Are You Happily Married?

Marriage is a very challenging yet rewarding relationship. I’ve been married now for 24 years and I’m still learning, making mistakes and trying to grow and get better at being a husband. I think a lot of people enter marriage thinking that this relationship will make me happy. That is a dangerous mindset entering marriage. Oh there will be times of great happiness, but there will also be times of sorrow, anger, disappointment and conflict.

All healthy relationships are messy and hard at times. Gary Thomas said this in his book Sacred Marriage, “God intended marriage not to make you happy, but to make you holy”. That is so true if you are a Christian. God uses the relationships in our lives to shape and mold our character. Each of us has a choice in the matter. Do we view marriage as a place to get my needs met, or where I become more like Christ?

Marriage is not primarily about feeling happy everyday. It’s not about getting what you deserve or getting the sex you want. Marriage is a lifelong training ground to knock off the rough edges and reform your selfish nature in order to make you holy. The cool thing is when you become more holy you become more happy.

Marriage is about commitment, giving, serving, forgiving, sacrificing and humbling yourself. That doesn’t sound like a lot of fun, but marriage is also about intimacy. The healthiest marriages have 3 kinds of intimacy: Spiritual, emotional and physical. When all 3 of those areas are healthy and growing there is usually a good bit of happiness as well. However to be healthy and growing in those areas, you must be committed, giving, serving, forgiving and sacrificing.

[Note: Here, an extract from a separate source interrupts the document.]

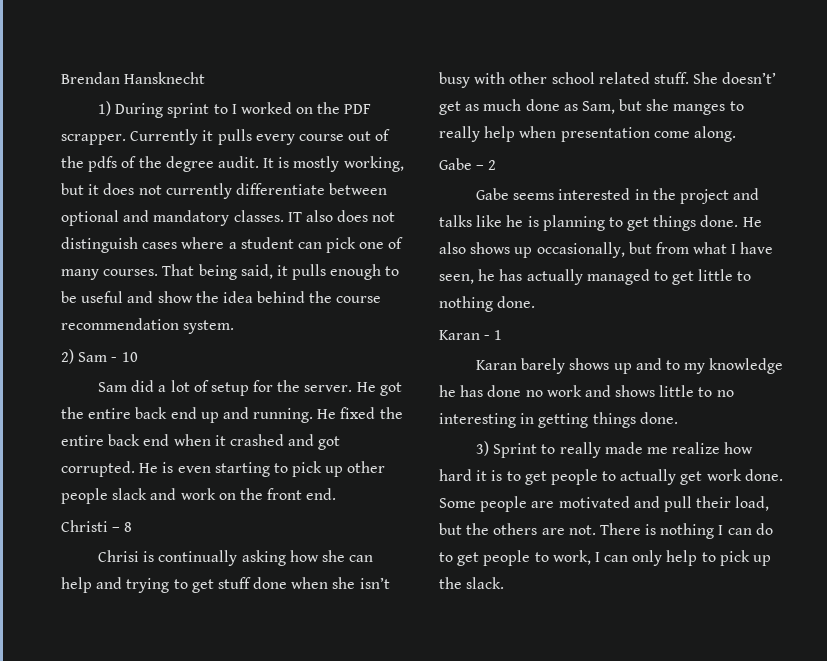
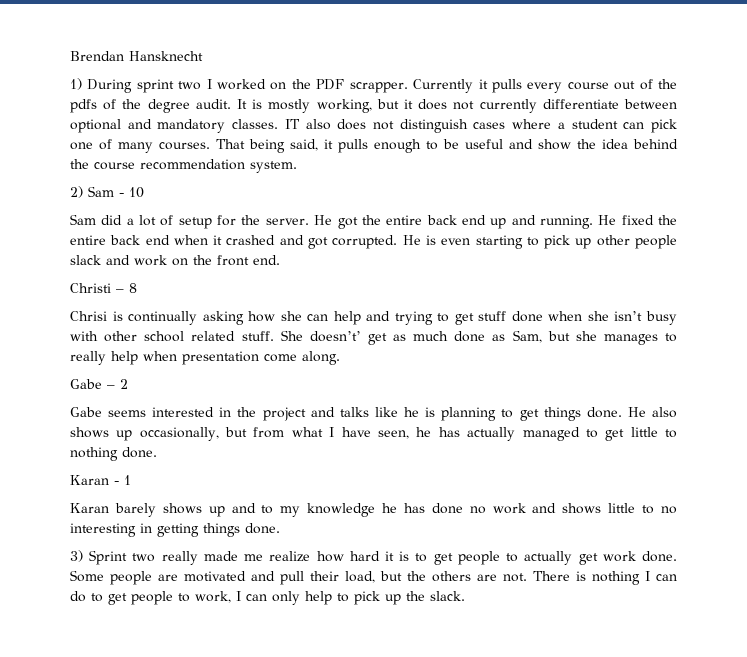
[213,104,228,114] to -> [178,81,202,90] two
[673,104,726,115] manges -> [603,334,658,345] manages
[541,444,556,454] to -> [132,553,156,562] two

Knowing how to love your spouse is also a learning experience. Knowing, understanding and applying the 5 love languages that Gary Chapman lays out in his book The Five Love Languages is vital to a long healthy marriage. If you don’t know them, then get the book and read it.

If you want a better marriage it will take some work like reading a book or ten, going to see a counselor and actually being open and honest. It might mean learning new ideas and changing old mind sets about marriage. It might mean learning what your fear buttons are and how that triggers your unhealthy responses. It might means asking for forgiveness or extending forgiveness.

The point is you must work on yourself in order to improve any relationship. The more you focus on yourself and your own issues the better your relationship will get. When you also include God in the process you can transform any marriage or any relationship no matter how damaged it may be.

Love always trusts, always hopes, always remains strong.